We’ve all been there. We wake up in the middle of the night for no apparent reason and can’t fall back asleep, so we stare at the ceiling until the sun peaks through the blinds. Once we finally roll out of bed, we feel groggy, stiff, and grumpy. It’s not exactly the perfect start to a busy day.
For some people, this happens more often than not (curse you, insomnia!), which is why they turn to white noise. This static repetition of sound helps to turn off your racing mind and welcome sleep. However, it might not help you stay asleep, which is why something called “pink noise” is currently en vogue. Sure, it has an on-trend name, but its ability to enhance sleep and bolster the brain’s memory and concentration are what makes it super buzzy.
But there are a lot of unanswered questions, like what does it actually sound like? How exactly does it contribute to consistent sleep and healthy brain function? Thankfully, we have the answers.
The Difference Between White Noise and Pink Noise
You’ve probably heard of white noise (think the monotonous drone of an air-conditioning unit). White noise is a combination of different sounds that create one consistent sound that, according to Popular Science, “comes out evenly across all hearable frequencies.” It’s called white noise because when various colored lights combine, they shine white. Because white noise is good at cutting through the hustle and bustle, it’s used for the signals in emergency vehicles.
Its ability to mask all other noise has historically made it a handy sleep aid. Those household annoying noises—that faulty dripping tap or ticking clock—are drowned out by other noises during the day. But when things quiet down come nighttime, those same noises become pronounced and seriously irritating… That’s where white noise comes to the rescue.
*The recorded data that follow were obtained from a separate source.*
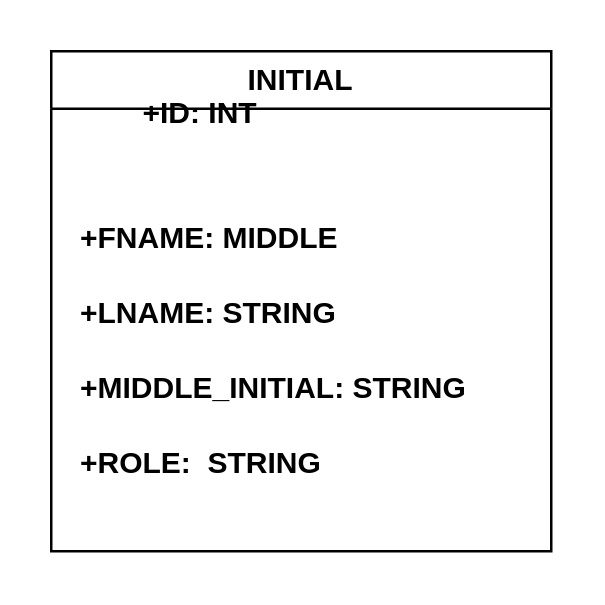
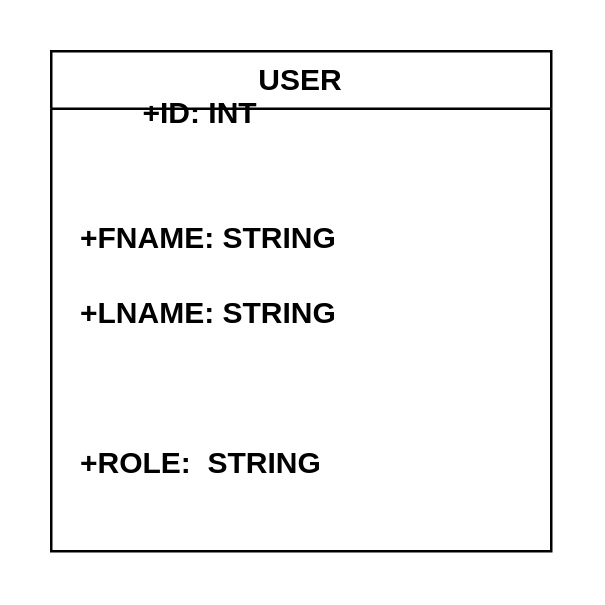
  <mxCell id="0" />
  <mxCell id="1" parent="0" />
- <mxCell id="2" value="INITIAL" style="swimlane;whiteSpace=wrap;html=1;" vertex="1" parent="1"><mxGeometry x="20" y="20" width="200" height="200" as="geometry" /></mxCell>
+ <mxCell id="2" value="USER" style="swimlane;whiteSpace=wrap;html=1;" vertex="1" parent="1"><mxGeometry x="20" y="20" width="200" height="200" as="geometry" /></mxCell>
  <mxCell id="3" value="&lt;b&gt;+ID: INT&lt;/b&gt;" style="text;html=1;align=left;verticalAlign=middle;resizable=0;points=[];autosize=1;strokeColor=none;fillColor=none;" vertex="1" parent="2"><mxGeometry x="35" y="10" width="70" height="30" as="geometry" /></mxCell>
- <mxCell id="4" value="&lt;b&gt;+FNAME: MIDDLE&lt;/b&gt;" style="text;html=1;align=left;verticalAlign=middle;resizable=0;points=[];autosize=1;strokeColor=none;fillColor=none;" vertex="1" parent="2"><mxGeometry x="10" y="60" width="130" height="30" as="geometry" /></mxCell>
+ <mxCell id="4" value="&lt;b&gt;+FNAME: STRING&lt;/b&gt;" style="text;html=1;align=left;verticalAlign=middle;resizable=0;points=[];autosize=1;strokeColor=none;fillColor=none;" vertex="1" parent="2"><mxGeometry x="10" y="60" width="130" height="30" as="geometry" /></mxCell>
  <mxCell id="5" value="&lt;b&gt;+LNAME: STRING&lt;/b&gt;" style="text;html=1;align=left;verticalAlign=middle;resizable=0;points=[];autosize=1;strokeColor=none;fillColor=none;" vertex="1" parent="2"><mxGeometry x="10" y="90" width="130" height="30" as="geometry" /></mxCell>
- <mxCell id="6" value="&lt;b&gt;+MIDDLE_INITIAL: STRING&lt;/b&gt;" style="text;html=1;align=left;verticalAlign=middle;resizable=0;points=[];autosize=1;strokeColor=none;fillColor=none;" vertex="1" parent="2"><mxGeometry x="10" y="120" width="180" height="30" as="geometry" /></mxCell>
  <mxCell id="7" value="&lt;div style=&quot;text-align: justify;&quot;&gt;&lt;b style=&quot;background-color: initial;&quot;&gt;+ROLE:&amp;nbsp; STRING&lt;/b&gt;&lt;/div&gt;" style="text;html=1;align=left;verticalAlign=middle;resizable=0;points=[];autosize=1;strokeColor=none;fillColor=none;" vertex="1" parent="2"><mxGeometry x="10" y="150" width="120" height="30" as="geometry" /></mxCell>
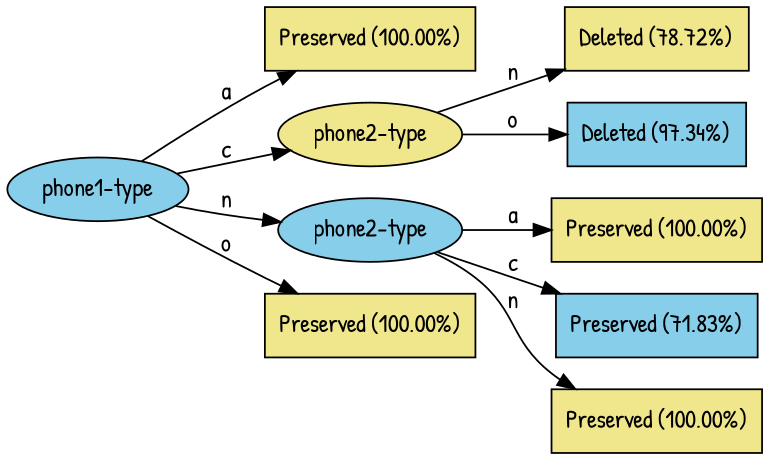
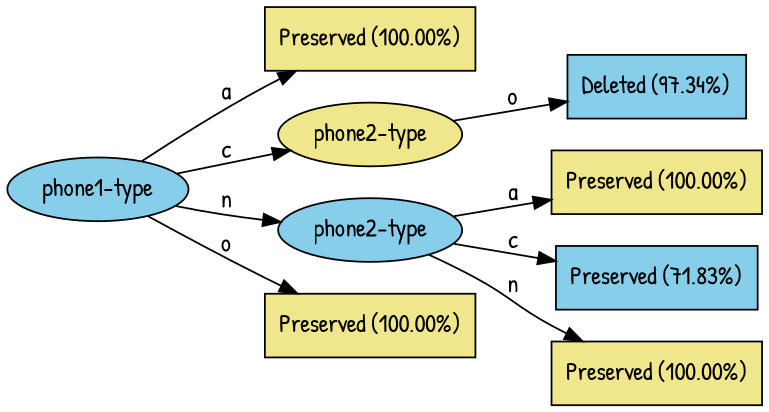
  digraph {
    fontname="Patrick Hand"
    rankdir=LR
    node [fillcolor=khaki fontname="Patrick Hand" shape=box style=filled]
    edge [fontname="Patrick Hand"]
    n1 [fillcolor=skyblue label="phone1-type" shape=ellipse]
    n2 [label="Preserved (100.00%)"]
    n3 [label="phone2-type" shape=ellipse]
    n4 [fillcolor=skyblue label="phone2-type" shape=ellipse]
    n5 [label="Preserved (100.00%)"]
-   n6 [label="Deleted (78.72%)"]
    n7 [fillcolor=skyblue label="Deleted (97.34%)"]
    n8 [label="Preserved (100.00%)"]
    n9 [fillcolor=skyblue label="Preserved (71.83%)"]
    n10 [label="Preserved (100.00%)"]
    n1 -> n2 [label=a]
    n1 -> n3 [label=c]
    n1 -> n4 [label=n]
    n1 -> n5 [label=o]
-   n3 -> n6 [label=n]
    n3 -> n7 [label=o]
    n4 -> n8 [label=a]
    n4 -> n9 [label=c]
    n4 -> n10 [label=n]
  }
So if white noise is the answer to drowning out sleep-stalling sounds, why do we need pink noise?
Pink noise, according to Time, is “a mix of high and low frequencies that sounds more balanced and natural than its better-known cousin, white noise.” (It gets its name because light of the same frequency appears pink.) Where white noise is a constant drone, pink noise is far more pleasant to listen to—think heavy rain or rustling leaves. Plus, the benefits come into play once you’ve actually drifted off to sleep.
The Benefits of Pink Noise
Various studies have identified that pink noise can help people achieve deeper sleep. One study followed 13 elderly adults over two nights and found that their “deep sleep patterns increased when pink noise was played intermittently throughout the night.”
Another study found that playing pink noise while people slept prolonged a portion of sleep known as slow-wave sleep, which has been linked to our brain’s memory function. After a night sleeping in a room with pink noise playing, subjects remembered 22 word pairings versus just 13 after a night with no pink noise. Memory-boosting indeed. And it doesn’t just help with sleep quality and memory. Pink noise was also found to boost concentration when played in offices.
So there you have it. Instead of queuing up your air conditioner unit before bed, try listening to gentle rain, flowing water, or something similar. It's just as relaxing (if not more so) and will keep you asleep throughout the night. Once you wake up, the concentration and memory benefits will abound. Try downloading the Sleep and Noise Sounds app, which is completely free. It has both pink and white-noise options that you can choose between.
Lecher C. Why Does White Noise Help People Sleep? Popular Science. Published March 18, 2019.
MacMillan A. The Sound of 'Pink Noise' Improves Sleep and Memory. Time. Published March 8, 2017.
Papalambros NA, Santostasi G, Malkani RG, et al. Acoustic Enhancement of Sleep Slow Oscillations and Concomitant Memory Improvement in Older Adults. Front Hum Neurosci. 2017;11:109. doi:10.3389/fnhum.2017.00109
Ngo HV, Martinetz T, Born J, Mölle M. Auditory closed-loop stimulation of the sleep slow oscillation enhances memory. Neuron. 2013;78(3):545-53. doi:10.1016/j.neuron.2013.03.006
Rugg M. How does background noise affect our concentration? Scientific American. Published January 1, 2010.